Sifat dinamis dan elastis ini dapat
kita lihat pada kehidupan sehari-hari. Sebagai contohnya adalah jual beli yang sesuai
dengan syariat Islam. Pada masa Rasulullah, jual beli dilakukan dengan saling
tatap muka, artinya antara si penjual dan si pembeli saling bertemu untuk
melakukan akad. Tetapi pada zaman sekarang ini, jual beli bahkan tanpa hadirnya
salah satu orang tersebut bisa dilakukan seperti di Swalayan, Plaza, Mall, dan
sebagainya. Nah, dari persoalan ini bagaimana kedudukan hukum Islam menanggapi
sistem seperti ini agar jual beli itu sesuai dengan syari’at Islam. Untuk itu,
perlu adanya hukum asal/nash yang menerangkan jual beli. Diantaranya Q.S.
Al-Baqarah : 275 dan 282, An-Nisa’ : 29, Al-Jum’ah : 9.

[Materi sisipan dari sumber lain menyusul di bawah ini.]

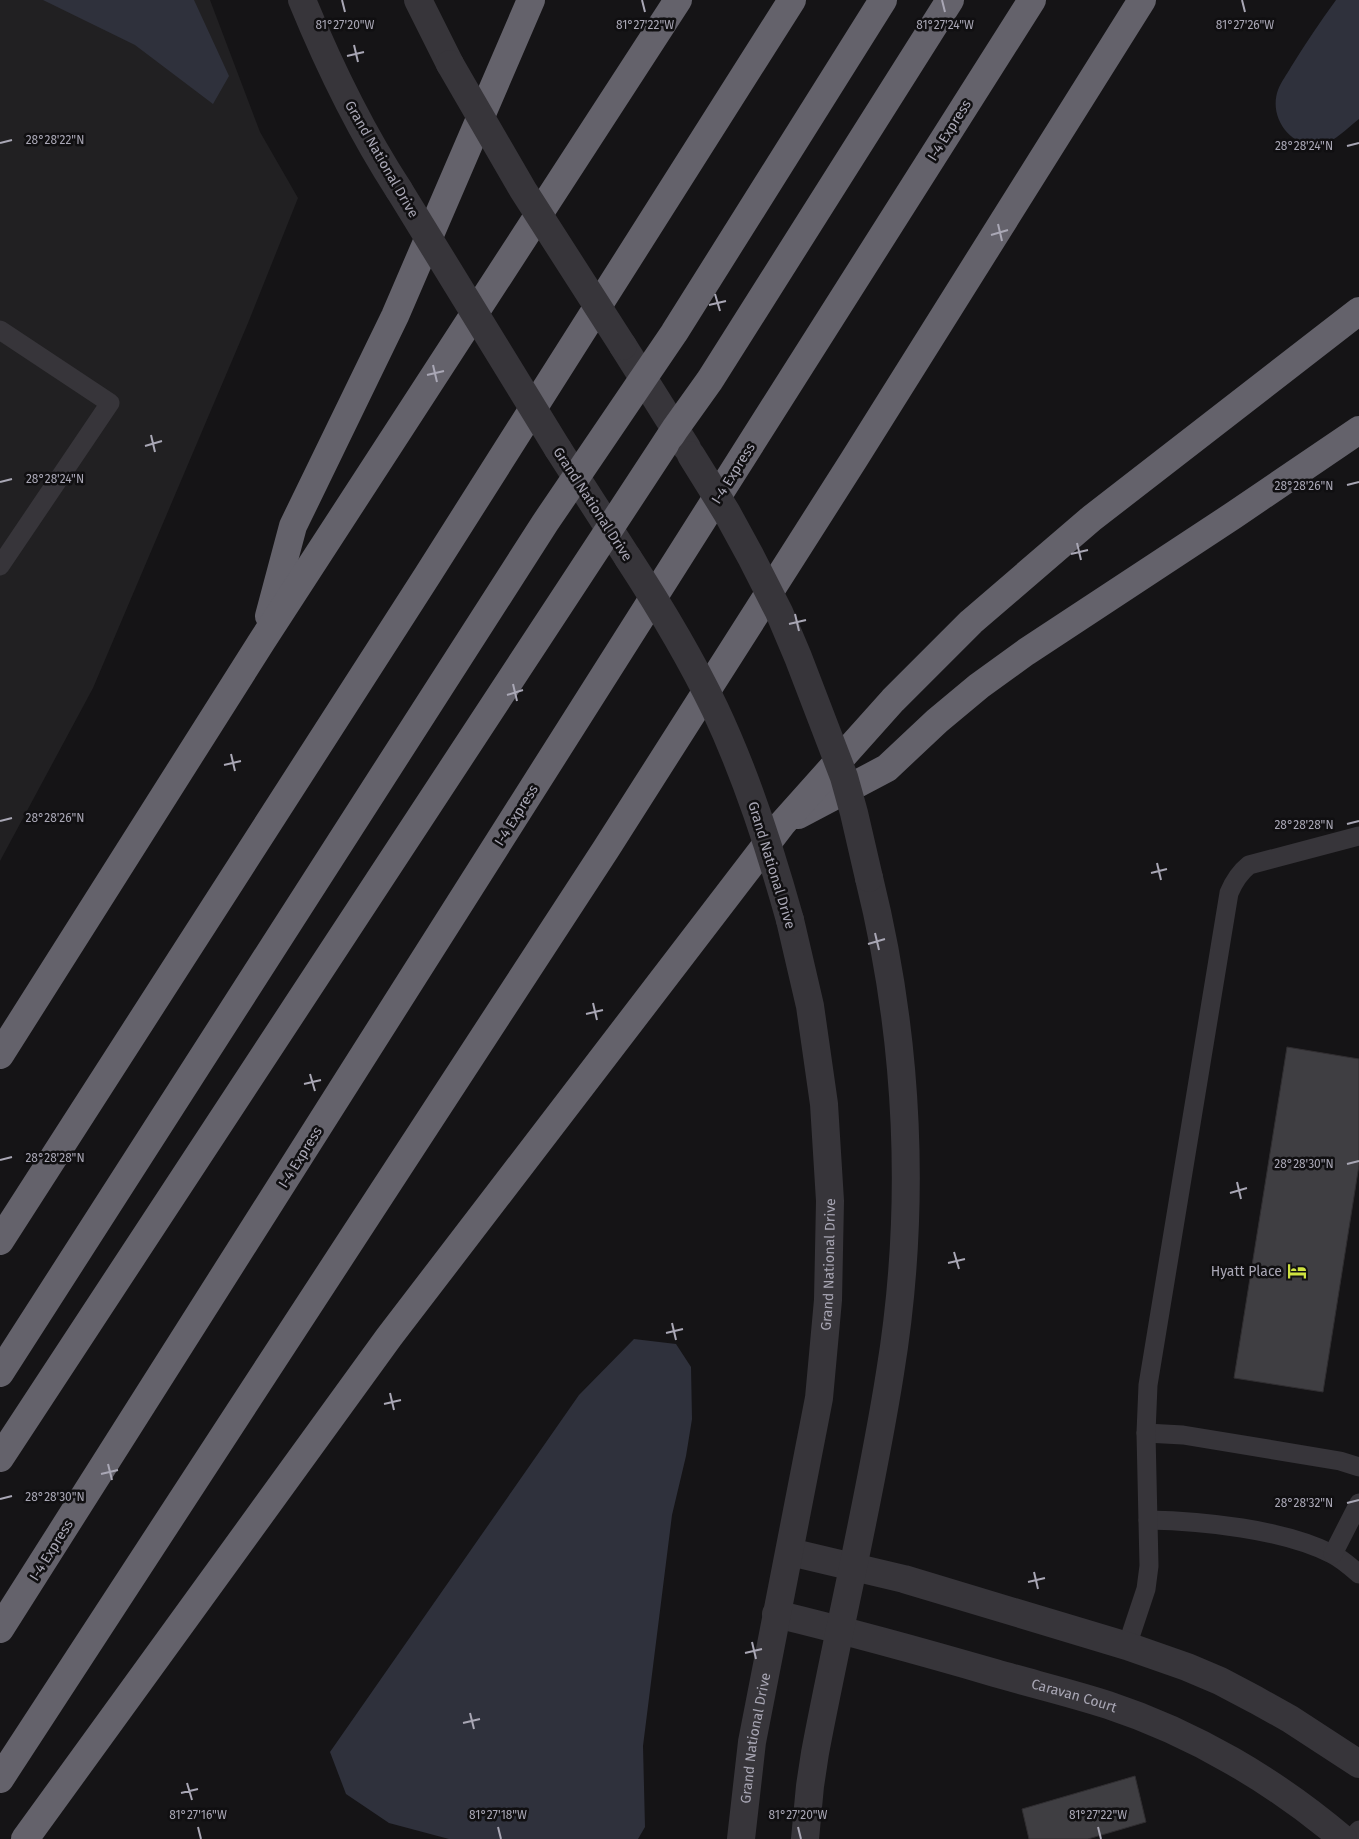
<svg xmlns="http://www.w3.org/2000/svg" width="1359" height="1839" font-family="'Fira Sans',sans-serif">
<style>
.built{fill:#212022}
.water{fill:#2f313c}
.building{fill:#3f3e42;stroke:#302e31}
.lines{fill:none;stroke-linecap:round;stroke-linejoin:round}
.service{stroke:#37353a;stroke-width:19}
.minor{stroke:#37353a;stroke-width:28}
.tertiary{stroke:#37353a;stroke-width:28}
.motorway{stroke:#64626b;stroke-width:28}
.tertiary-bridge{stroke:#37353a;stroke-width:28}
.ticks{fill:none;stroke:#a9a7b5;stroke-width:2}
.labels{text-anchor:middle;stroke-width:5;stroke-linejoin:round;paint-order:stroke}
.street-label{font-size:14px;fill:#a9a7b5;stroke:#100f11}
.poi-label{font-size:14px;fill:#a9a7b5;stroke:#100f11;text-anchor:end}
.ticks-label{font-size:12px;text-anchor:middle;fill:#a9a7b5;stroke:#100f11;stroke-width:5;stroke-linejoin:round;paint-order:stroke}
</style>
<rect width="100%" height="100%" fill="#151416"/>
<!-- built -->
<path class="built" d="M0,0H210L260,132L298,198L248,323L93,688L0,861Z"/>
<!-- water -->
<g class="water">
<path d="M43,0H194L229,76L213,104L135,45Z"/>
<path d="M1336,0H1359V119C1350,126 1339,137 1329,142C1296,155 1267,120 1278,90C1281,82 1287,74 1291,67C1305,44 1320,22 1336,0Z"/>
<path d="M634,1339L676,1344L691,1367L692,1419L686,1456L672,1515L643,1746L645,1827L638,1839H449L389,1823L346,1794L330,1752L579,1395Z"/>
</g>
<!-- building -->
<g class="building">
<path d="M1287,1047L1359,1059V1165L1323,1392L1234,1378Z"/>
<path d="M1135,1776L1146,1822L1088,1839H1029L1022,1809Z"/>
</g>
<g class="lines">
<!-- service -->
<g class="service">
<path d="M0,330L110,403L0,566"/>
<path d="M1146,1433L1183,1435L1340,1461L1359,1467"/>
<path d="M1148,1520C1202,1521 1283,1529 1332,1554C1342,1559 1351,1567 1359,1574"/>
<path d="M1333,1554L1359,1503"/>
<path d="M1127,1646L1146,1589L1149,1566L1146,1433L1148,1385L1229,893C1234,881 1239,873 1249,865L1359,836"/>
<path d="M1351,1839L1359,1830"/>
</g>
<!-- minor -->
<g class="minor">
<path d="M790,1552L904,1579L1127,1646L1187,1667L1220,1681L1256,1700L1290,1719L1359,1764"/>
<path id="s1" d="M776,1614C850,1632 923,1652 995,1673C1033,1684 1071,1693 1108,1705C1193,1733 1275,1781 1343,1839"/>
</g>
<!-- tertiary -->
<g class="tertiary">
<path d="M302,0C329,66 360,130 399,190"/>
<path d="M418,0L450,64"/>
<path d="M623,346L687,448"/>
<path d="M558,449L628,558"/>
<path id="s2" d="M741,1839L752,1742L819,1398L828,1300L830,1201L824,1104L810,1006L790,920"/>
<path d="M805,1839L810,1786L815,1753C839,1626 870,1500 890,1373C917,1208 909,1039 869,878"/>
</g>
<!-- motorway -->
<g class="motorway">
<path d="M269,616L293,526L395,316L531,0"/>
<path d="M798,815L887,768L937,721L979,686L1026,652L1234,515L1359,430"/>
<path d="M0,1055L262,641L678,0"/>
<path d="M0,1241L427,576L792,0"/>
<path d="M0,1373L545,523L674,333L883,0"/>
<path d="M0,1458L675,429L710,380L950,0"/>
<path d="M0,1629L1032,0"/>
<path d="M0,1779L606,849L853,461L1142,0"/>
<path d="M25,1839L389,1337L782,824L893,700L971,622L1092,518L1359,311"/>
</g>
<!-- tertiary-bridge -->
<g class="tertiary-bridge">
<path d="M450,64L523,190L623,346"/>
<path d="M399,190L558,449"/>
<path d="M691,455L727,513L751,557L779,612L798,657L844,777L854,813L869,878"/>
<path d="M628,558C660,607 690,657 715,709C747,777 770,848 790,920"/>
</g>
</g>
<!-- ticks -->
<path class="ticks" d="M342,0L345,12M642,0L645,12M942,0L945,12M1242,0L1245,12M354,45L358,62M347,56L364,52M0,143L12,140M1347,146L1359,143M998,224L1002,241M991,235L1008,230M715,294L720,311M709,305L726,301M433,365L437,382M427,375L444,371M151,435L155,452M145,446L162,441M0,482L12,479M1347,485L1359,482M1077,543L1081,560M1071,554L1088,550M795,614L799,631M789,624L806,620M513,684L517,701M507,695L523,690M231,754L235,771M224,765L241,761M0,821L12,818M1347,824L1359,821M1157,863L1161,880M1151,873L1167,869M875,933L879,950M868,944L885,939M593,1003L597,1020M586,1014L603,1010M310,1074L315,1091M304,1084L321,1080M0,1160L12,1157M1347,1164L1359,1161M1237,1182L1241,1199M1230,1193L1247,1188M954,1252L959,1269M948,1263L965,1259M672,1323L676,1340M666,1333L683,1329M390,1393L394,1410M384,1404L401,1400M108,1464L112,1480M101,1474L118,1470M0,1499L12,1496M1347,1503L1359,1500M1034,1572L1038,1589M1028,1582L1045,1578M752,1642L756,1659M745,1653L762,1649M470,1713L474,1729M463,1723L480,1719M187,1783L192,1800M181,1793L198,1789M198,1827L201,1839M498,1827L501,1839M798,1827L801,1839M1098,1827L1101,1839"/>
<!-- icons -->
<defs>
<g id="hotel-bare" transform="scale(1.5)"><path d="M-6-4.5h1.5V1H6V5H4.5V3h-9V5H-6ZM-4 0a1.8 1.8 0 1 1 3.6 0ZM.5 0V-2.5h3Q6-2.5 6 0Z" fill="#cee240" stroke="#100f11" stroke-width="2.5" paint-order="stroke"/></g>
</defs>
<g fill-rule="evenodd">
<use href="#hotel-bare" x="1297" y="1271"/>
</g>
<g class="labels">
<!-- street labels -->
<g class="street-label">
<text transform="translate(949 130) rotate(-58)" y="5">I-4 Express</text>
<text transform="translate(382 159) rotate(60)" y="5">Grand National Drive</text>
<text transform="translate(733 473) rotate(-58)" y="5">I-4 Express</text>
<text transform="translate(593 504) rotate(57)" y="5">Grand National Drive</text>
<text transform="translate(516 815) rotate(-58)" y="5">I-4 Express</text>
<text transform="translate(772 865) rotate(73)" y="5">Grand National Drive</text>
<text transform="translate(300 1157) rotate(-58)" y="5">I-4 Express</text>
<text dy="5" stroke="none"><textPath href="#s2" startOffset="582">Grand National Drive</textPath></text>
<text transform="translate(51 1550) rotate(-58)" y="5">I-4 Express</text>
<text dy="5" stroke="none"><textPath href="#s1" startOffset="309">Caravan Court</textPath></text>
<text dy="5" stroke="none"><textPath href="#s2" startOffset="102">Grand National Drive</textPath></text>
</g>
<!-- poi labels -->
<g class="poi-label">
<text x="1282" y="1276">Hyatt Place</text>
</g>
</g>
<g class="ticks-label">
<text x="345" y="29">81°27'20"W</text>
<text x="645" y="29">81°27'22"W</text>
<text x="945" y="29">81°27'24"W</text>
<text x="1245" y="29">81°27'26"W</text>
<text x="55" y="144">28°28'22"N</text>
<text x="1304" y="150">28°28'24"N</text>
<text x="55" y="483">28°28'24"N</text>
<text x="1304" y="490">28°28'26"N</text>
<text x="55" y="822">28°28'26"N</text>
<text x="1304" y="829">28°28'28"N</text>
<text x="55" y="1162">28°28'28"N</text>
<text x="1304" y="1168">28°28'30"N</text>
<text x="55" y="1501">28°28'30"N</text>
<text x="1304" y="1507">28°28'32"N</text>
<text x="198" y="1819">81°27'16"W</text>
<text x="498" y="1819">81°27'18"W</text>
<text x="798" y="1819">81°27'20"W</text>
<text x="1098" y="1819">81°27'22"W</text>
</g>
</svg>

“Allah menghalalkan jual beli dan
mengharamkan riba.”
Prinsip dihalalkannya jual beli dari
ayat-ayat tersebut adalah adanya kerelaan antara kedua belah pihak, bukan
termasuk riba, tidak dilakukan pada waktu Jum’at, dan sebagainya. Fathurrahman
Djamil mengatakan bahwa “Ijab dan Qabul dalam jual beli adalah untuk
menunjukkan prinsip an taradhin. Ketika prinsip tersebut terpenuhi,
meski tanpa lafal ijab dan qabul seperti ketika masuk plaza, maka hukumnya
sah.”
C. Sistematis
Hukum Islam memiliki sifat yang
sistematis, artinya bahwa hukum Islam itu mencerminkan sejumlah ajaran yang
sangat bertalian. Beberapa diantaranya saling berhubungan antara satu dengan
yang lainnya. Contohnya saja wajibnya hukum shalat tidak terpisahkan dengan
wajibnya hukum zakat. Itu menunjukkan bahwa Islam tidak hanya mengajarkan aspek
kebatinan saja yang mengutamakan hal-hal ukhrawi tetapi juga diperintahkan
untuk mencapai aspek keduniaan.[5]
Al-Qur’an menyebutkan :
اعمل
لدنياك كانك تعيش ابدا واعمل لاخرتك كأنك تموت غدا
Artinya : “Bekerjalah kamu untuk
kepentingan duniawimu seakan-akan kamu akan hidup selamanya dan bekerjalah kamu
untuk kepentingan ukhrawimu seakan-akan kamu akan mati besok.”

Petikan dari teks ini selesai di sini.